[WORK INSTRUCTIONS]
Every line containing the word "Download" must be pulled from the records.

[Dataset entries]
----

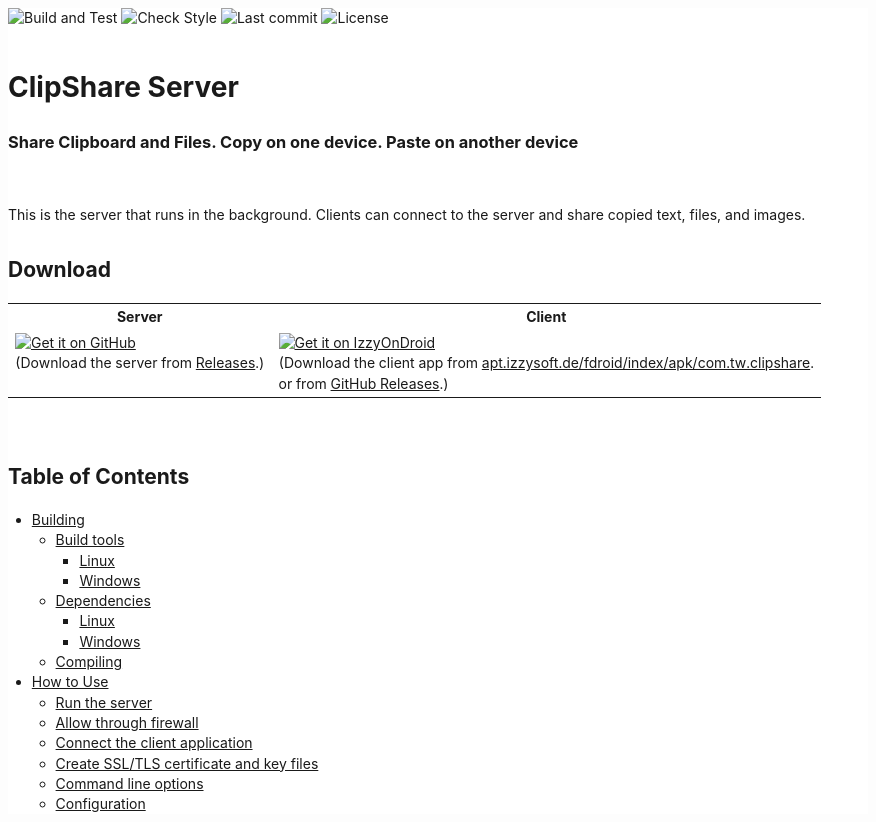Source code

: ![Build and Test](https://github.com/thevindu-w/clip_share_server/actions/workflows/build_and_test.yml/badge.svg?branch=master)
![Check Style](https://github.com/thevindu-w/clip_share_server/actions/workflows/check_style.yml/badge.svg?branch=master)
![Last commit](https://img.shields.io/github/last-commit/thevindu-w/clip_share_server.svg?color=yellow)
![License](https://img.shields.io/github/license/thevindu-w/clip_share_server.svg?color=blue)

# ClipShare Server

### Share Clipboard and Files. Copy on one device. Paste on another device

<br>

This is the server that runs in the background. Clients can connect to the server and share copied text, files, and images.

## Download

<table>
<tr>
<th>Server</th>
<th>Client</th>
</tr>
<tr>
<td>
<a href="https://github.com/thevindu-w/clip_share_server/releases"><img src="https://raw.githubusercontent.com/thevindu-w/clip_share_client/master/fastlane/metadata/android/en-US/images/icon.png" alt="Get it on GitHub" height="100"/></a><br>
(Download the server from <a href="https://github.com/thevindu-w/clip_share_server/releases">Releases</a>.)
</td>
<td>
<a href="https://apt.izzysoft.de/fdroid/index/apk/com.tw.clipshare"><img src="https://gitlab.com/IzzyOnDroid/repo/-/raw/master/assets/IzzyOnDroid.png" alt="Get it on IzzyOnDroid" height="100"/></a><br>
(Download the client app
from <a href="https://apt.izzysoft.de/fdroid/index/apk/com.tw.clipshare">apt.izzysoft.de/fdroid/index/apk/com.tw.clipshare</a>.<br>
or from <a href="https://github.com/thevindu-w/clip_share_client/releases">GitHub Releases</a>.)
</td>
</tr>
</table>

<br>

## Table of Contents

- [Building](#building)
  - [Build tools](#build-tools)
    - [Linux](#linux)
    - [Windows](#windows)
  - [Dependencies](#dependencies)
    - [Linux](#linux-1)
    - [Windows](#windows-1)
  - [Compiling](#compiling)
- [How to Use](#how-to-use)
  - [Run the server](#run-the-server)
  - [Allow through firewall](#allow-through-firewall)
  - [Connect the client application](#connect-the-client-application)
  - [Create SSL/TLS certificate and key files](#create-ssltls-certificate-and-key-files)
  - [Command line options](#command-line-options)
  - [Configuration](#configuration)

----

[COMPLETED EXERCISE]
## Download
(Download the server from <a href="https://github.com/thevindu-w/clip_share_server/releases">Releases</a>.)
(Download the client app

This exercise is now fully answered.